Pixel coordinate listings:

-- Opening Marker --

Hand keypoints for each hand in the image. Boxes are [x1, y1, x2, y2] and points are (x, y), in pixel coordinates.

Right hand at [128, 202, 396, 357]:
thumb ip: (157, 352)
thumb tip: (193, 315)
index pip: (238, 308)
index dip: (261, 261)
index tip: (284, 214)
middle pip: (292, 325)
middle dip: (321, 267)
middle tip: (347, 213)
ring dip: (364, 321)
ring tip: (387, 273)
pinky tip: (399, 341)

-- Closing Marker --
-- Opening Marker --

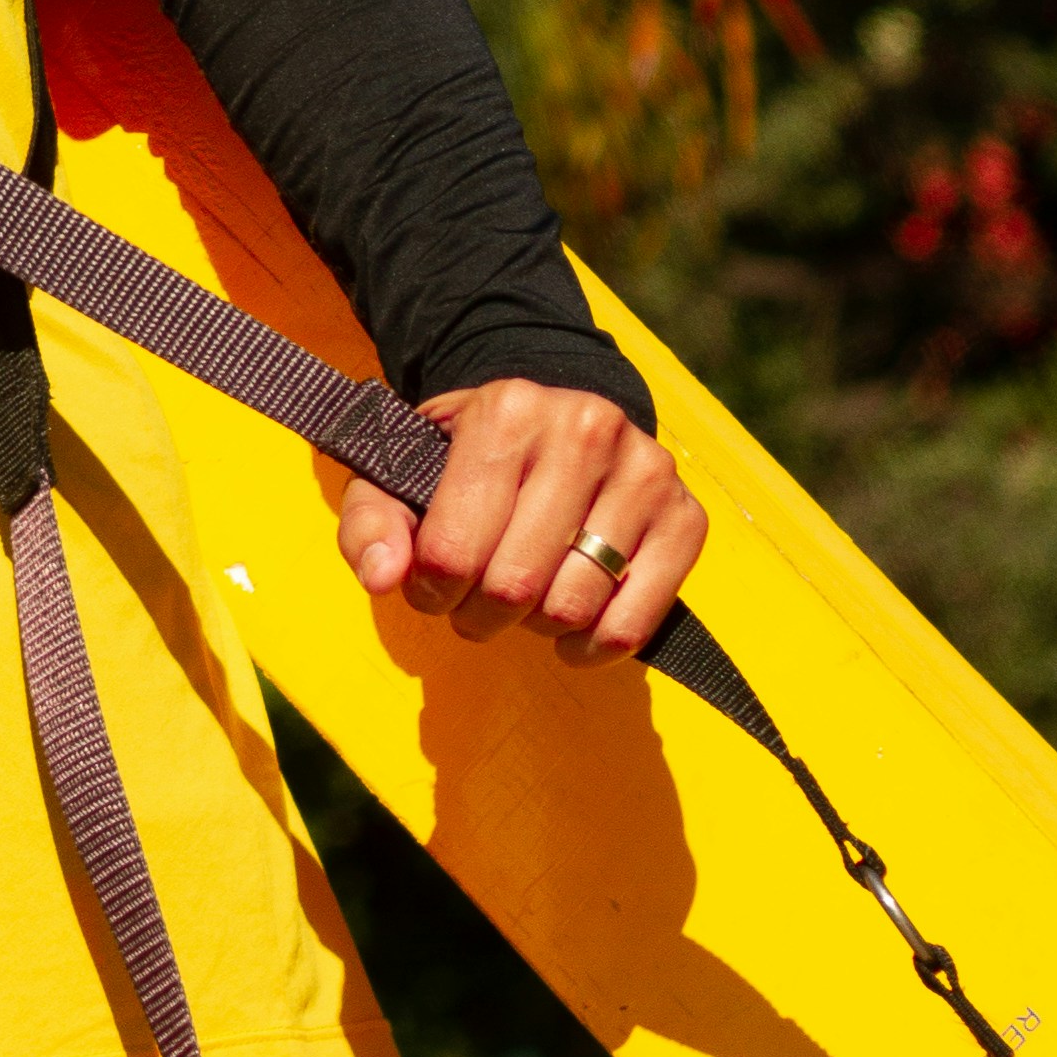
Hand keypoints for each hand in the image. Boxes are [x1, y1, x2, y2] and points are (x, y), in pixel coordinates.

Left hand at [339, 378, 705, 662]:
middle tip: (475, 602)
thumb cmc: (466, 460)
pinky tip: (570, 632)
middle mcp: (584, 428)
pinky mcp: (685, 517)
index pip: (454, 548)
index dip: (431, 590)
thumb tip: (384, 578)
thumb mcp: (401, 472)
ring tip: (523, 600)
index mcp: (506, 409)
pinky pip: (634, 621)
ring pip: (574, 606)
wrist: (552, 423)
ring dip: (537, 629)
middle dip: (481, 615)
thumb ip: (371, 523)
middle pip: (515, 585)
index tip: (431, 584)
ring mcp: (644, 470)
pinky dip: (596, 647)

-- Closing Marker --
-- Opening Marker --

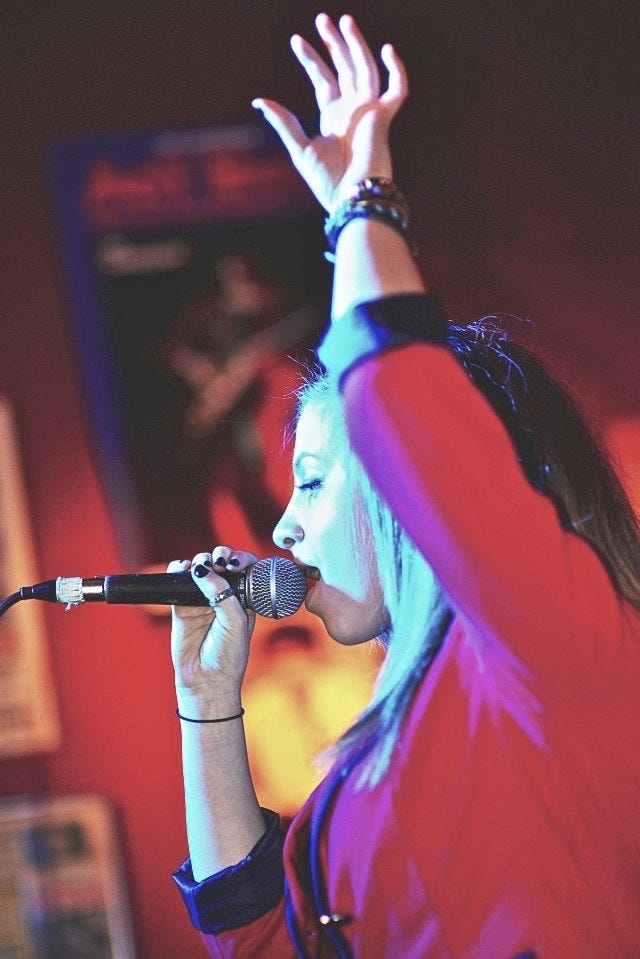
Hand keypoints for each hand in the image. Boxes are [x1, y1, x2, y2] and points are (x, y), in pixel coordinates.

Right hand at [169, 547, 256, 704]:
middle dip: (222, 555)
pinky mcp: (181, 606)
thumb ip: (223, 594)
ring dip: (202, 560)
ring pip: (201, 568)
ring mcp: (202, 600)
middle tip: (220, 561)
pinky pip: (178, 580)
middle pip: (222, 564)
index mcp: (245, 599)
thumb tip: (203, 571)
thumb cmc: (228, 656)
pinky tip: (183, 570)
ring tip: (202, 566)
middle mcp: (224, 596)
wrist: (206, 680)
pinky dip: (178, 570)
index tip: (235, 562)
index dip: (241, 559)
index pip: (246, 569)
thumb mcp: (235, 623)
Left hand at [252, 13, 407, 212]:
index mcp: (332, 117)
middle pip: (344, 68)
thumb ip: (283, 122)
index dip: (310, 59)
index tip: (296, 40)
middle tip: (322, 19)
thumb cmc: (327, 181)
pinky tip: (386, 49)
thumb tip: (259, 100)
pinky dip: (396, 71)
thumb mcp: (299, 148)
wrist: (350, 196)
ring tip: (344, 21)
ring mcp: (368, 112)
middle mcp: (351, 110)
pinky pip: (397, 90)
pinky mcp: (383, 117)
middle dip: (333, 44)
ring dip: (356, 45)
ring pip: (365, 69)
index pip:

-- Closing Marker --

What the task asks: Only the lines above from the line containing "index pip: (238, 308)" through the line containing "pinky tip: (399, 341)" should be retyped, exactly and with both ends included.

Completed exercise:
index pip: (238, 308)
index dip: (261, 261)
index tip: (284, 214)
middle pip: (292, 325)
middle dip: (321, 267)
middle tip: (347, 213)
ring dip: (364, 321)
ring tip: (387, 273)
pinky tip: (399, 341)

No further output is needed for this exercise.